July 14th, 2007, 12:16 PM
If it was me who came across an item asked about three years ago, I would also add a PM note so the original poster had a chance to return to the forum and read about my new discoveries.

(I still think the forum software should have a quick button next to the user name to send someone a PM)

July 14th, 2007, 02:06 PM
(I still think the forum software should have a quick button next to the user name to send someone a PM)

Clicking on the person's user name drops a menu with one of the options being to send a private message.

January 11th, 2008, 01:21 PM
If people are interested in viewing what may be the first ever portable computer or data terminal on a tv show, check out the episode of Hawaii Five O called the "Computer Killer." As an electrical engineer, I was amazed when I first saw this episode in 2004 on KDOC tv here in SoCal.

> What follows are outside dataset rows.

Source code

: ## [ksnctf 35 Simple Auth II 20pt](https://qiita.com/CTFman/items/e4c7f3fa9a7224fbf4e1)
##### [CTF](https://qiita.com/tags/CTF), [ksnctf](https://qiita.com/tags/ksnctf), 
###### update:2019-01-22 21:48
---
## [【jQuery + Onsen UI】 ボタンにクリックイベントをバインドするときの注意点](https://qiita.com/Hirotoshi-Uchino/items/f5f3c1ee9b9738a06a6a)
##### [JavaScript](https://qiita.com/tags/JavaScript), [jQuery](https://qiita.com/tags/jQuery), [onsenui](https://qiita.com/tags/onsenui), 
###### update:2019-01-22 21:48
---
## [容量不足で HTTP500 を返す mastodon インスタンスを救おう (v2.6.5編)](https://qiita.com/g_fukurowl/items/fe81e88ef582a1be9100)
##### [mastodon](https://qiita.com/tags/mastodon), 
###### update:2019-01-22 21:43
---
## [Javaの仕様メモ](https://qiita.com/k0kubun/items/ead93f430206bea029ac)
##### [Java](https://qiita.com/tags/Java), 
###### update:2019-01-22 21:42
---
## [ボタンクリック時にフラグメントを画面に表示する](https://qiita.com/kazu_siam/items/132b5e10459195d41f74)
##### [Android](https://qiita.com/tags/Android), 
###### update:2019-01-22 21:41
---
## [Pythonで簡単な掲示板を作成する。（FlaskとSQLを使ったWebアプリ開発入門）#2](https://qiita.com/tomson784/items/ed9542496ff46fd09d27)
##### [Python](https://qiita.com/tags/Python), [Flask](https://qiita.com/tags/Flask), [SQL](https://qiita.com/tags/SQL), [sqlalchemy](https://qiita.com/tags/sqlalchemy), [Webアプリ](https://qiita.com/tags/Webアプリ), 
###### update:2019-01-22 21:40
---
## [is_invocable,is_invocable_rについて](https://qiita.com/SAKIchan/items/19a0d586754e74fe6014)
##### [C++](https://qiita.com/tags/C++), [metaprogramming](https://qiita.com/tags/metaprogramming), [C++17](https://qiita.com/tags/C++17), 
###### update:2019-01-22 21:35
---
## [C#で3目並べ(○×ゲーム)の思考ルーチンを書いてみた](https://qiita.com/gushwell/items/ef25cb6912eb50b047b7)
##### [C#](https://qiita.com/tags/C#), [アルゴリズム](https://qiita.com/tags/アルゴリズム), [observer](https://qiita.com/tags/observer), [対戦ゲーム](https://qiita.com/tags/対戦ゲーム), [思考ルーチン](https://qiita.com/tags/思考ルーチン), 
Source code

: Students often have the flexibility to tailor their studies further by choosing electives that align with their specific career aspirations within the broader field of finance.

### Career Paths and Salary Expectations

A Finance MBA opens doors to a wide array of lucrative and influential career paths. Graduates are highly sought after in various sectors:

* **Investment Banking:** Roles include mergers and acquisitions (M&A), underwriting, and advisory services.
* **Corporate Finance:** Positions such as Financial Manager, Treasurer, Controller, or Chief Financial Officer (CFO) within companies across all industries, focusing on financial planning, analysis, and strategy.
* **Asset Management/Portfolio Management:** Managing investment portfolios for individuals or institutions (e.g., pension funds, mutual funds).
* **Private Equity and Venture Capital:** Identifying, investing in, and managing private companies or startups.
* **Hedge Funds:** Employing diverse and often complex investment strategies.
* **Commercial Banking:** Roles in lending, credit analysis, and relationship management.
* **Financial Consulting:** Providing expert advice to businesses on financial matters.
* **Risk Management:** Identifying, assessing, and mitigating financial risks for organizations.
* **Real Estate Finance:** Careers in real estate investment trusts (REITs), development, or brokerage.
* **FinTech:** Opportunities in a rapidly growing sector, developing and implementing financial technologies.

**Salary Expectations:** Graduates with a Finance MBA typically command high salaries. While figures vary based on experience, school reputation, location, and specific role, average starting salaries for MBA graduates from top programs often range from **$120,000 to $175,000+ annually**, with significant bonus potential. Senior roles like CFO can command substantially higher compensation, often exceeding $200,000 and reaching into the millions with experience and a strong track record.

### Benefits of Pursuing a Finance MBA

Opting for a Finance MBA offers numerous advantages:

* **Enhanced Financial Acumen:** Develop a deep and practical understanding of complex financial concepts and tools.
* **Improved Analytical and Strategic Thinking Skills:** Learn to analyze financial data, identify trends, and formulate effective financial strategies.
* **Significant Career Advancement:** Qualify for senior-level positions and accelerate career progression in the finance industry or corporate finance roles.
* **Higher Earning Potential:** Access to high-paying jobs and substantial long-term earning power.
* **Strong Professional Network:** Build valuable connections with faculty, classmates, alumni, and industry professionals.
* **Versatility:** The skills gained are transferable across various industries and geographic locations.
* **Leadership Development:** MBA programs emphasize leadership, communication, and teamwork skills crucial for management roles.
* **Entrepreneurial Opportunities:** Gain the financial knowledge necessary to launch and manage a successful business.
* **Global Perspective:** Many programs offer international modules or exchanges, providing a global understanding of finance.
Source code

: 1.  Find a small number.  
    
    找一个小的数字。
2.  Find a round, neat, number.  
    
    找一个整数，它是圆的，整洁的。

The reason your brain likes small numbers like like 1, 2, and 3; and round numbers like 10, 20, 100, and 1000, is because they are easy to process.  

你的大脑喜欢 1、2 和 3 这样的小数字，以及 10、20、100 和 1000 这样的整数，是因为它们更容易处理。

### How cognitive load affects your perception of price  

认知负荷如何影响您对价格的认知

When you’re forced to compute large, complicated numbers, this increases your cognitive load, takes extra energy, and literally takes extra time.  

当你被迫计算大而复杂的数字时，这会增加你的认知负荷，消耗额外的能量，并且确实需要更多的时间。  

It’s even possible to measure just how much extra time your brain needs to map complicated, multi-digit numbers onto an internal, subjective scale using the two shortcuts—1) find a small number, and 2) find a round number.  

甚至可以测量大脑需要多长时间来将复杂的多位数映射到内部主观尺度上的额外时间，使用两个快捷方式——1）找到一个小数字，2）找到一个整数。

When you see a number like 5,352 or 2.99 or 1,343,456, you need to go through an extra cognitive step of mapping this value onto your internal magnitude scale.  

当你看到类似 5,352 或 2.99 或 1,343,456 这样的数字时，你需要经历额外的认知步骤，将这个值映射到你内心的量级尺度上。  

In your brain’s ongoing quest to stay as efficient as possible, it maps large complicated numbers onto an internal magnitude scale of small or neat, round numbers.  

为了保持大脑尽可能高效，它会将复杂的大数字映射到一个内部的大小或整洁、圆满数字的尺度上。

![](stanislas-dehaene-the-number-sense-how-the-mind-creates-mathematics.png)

Waited a while and and just ran home for a late lunch to catch it yesterday on KDOC.

I don't want to go through the premise of the show, but a "computer consultant" apparently uses what I learned is an ADDS Envoy and an early mobile car phone to gain access to various Hawaii State agencies, like the DMV. He uses the acoustic coupler with the phone and seems the data rate is slow (I assume fast in early 70's!), as you can see the info crawl across the Envoy's screen at annoyingly slow rate. I checked out this episode on IMDB, and it was shot in 1974 and aired in early '75. He also has some vintage dumb terminal in his office that he uses to hack into the mainframes of state and gov't agencies.

I was intrigued very much by this episode, as I was fourteen when the movie Wargames came out, and this predates it by almost a decade and touches on
computer hacking and privacy. Seems even the travel agency/airlines aren't secure as he apparently hacks their computers. Thematically, computers are presented in many scenes.

Can the gentlemen who was a co-founder of ADDS elaborate a bit on the ADDS Envoy and when it was released? About ADDS? Hard to find anything on the web ont his unit...

January 11th, 2008, 06:03 PM
If people are interested in viewing what may be the first ever portable computer or data terminal on a tv show, check out the episode of Hawaii Five O called the "Computer Killer." As an electrical engineer, I was amazed when I first saw this episode in 2004 on KDOC tv here in SoCal. Waited a while and and just ran home for a late lunch to catch it yesterday on KDOC.

One of the Haraii Five-O episodes is rumored to have some SAGE hardware in it. Did you see anything that looks like this?


January 15th, 2008, 04:52 PM
I don't remember this being in any Hawaii5O episodes, but recognize it from many movies from 60's-70's. Ona related computer note, I see the movie Futureworld on your site and that movie was th first to use CGI, which aparently was generated by an Evans-Sutherland computer that I believe was used for military applications, like simulations.


October 5th, 2008, 07:33 PM

This is just for historical reference now seeing as how old this thread is, but the Teleram P-1800 was a portable text editing terminal w/modem capability and data strage on a proprietary data cassette. It was made by Teleram Communications, and they even had a patent on the way the machine edited text in RAM memory. Introduced in 1975. The New Yorker did a review and description of them shortly after they were released in thier Talk of the Town. The article is not on the web, but here is an abstract of it:


We used to use them, way back when, in the news business. I just happened to stumble on this thread while browsing for info on them. I own three of them (one in pieces), and have documented them on my website (The MCC Workshop) at: http://mccworkshop.com.

The link for the Teleram article is:


Hope this helps. I have the service manual somewhere, but I am still looking for it.